遺跡にて
今回は主人公お休みです
遺跡にて。
古びた石のような物で出来た、百メートル四方の建物。
ボッシュの東にある古代の建造物。
その地下で、最近新たに発見された十メートル程の黒いカプセルに似た何か。
「これをこうして…いや、こうか?」
「これだと反応しないぞ?」
十数人の人間がカプセルを調査している。
「ん?見てくれみんな! 古代文字がここにもある!」
少し離れた所に古代文字を発見。早速翻訳してみる。
「えーっと、この、ねむり、さま、して、は、いけ、ない」
「この眠り覚ましてはいけない? 何か入ってるのか?」
「古代の兵器か何かだとしたら大発見だぞ!」
そうだそうだと言う集団。止める者も居たが、好奇心は抑えられない。
「まあ落ち着きたまえ。封印? を解除しなければ分からない。速やかに調査せよ」
指揮官らしき人物が指示を出す。その様子を見ていた護衛の冒険者が、ヒソヒソと会話をしていた。

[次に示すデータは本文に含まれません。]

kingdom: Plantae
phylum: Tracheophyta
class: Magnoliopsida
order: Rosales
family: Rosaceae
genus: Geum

「なんかヤバイものっぽいな」「だとしたら…解除が終わったら口封じとかあるかもな、早く退散するか?」
「そうだな、俺は降りる。俺の勘が警報を鳴らしているよ」
勝手に帰る者。好奇心に負けて残る者。逃げる準備をする者など様々。
「分かったぞ!このプレートに魔力を流して起動させるんだ!」
おお!_と、ざわめき、指揮が高まってきた。
逃げようとしていた者達も、周りに集まり見学を始める。
指揮官がプレートの前に立ち、愉悦に染まった表情でプレートに手を当てる。
「おお、よくやった! これより私が起動する! 私がな! はっはっは!」
魔力を流すと、ブォン_と、プレートに魔力が行き渡り、淡く光り出す。
「「「おお!」」」
待ちに待った瞬間がやって来た。
その時、機械的な声が響き渡る。
『キドウシマス、フウインシステム、カイジョシマスカ? ハイ、デハ…カイジョイタシマス』
プレートから光が放たれ、黒いカプセルを照らす。
興奮覚めやまぬ様子で、研究者達は喜んでいる。これで帝国の歴史が変わる…と。
「おお!」「すごい!」「古代の技術か!」
そして…カプセルがカパッと開かれた…
突如、謎の人型がぞろぞろぞろぞろ出てくる。
筋肉で包まれた様な、がっしりとした体躯。
目が1つ。鼻は無く、大きな口。
どういう訳かカプセルの大きさよりも、多くの人型が出てくる。
その内、大きい人型も現れた。
ぞろぞろぞろぞろ……
絶え間無く出てくる人型の群れ。
「うわあ!なんだこれは!」「うぎゃー」「食べられる!にげっぐわっ」「ぐ……あ…」
人間の魔力に釣られ、群がる人型。
数え切れない程の数が出てきたが…もう、食べるものは無い。
そこで彼らは魔力を探す。
そして、一斉にボッシュのある方角を向き…
見つけたとばかりに、ぞろぞろぞろぞろ…と、歩き出した。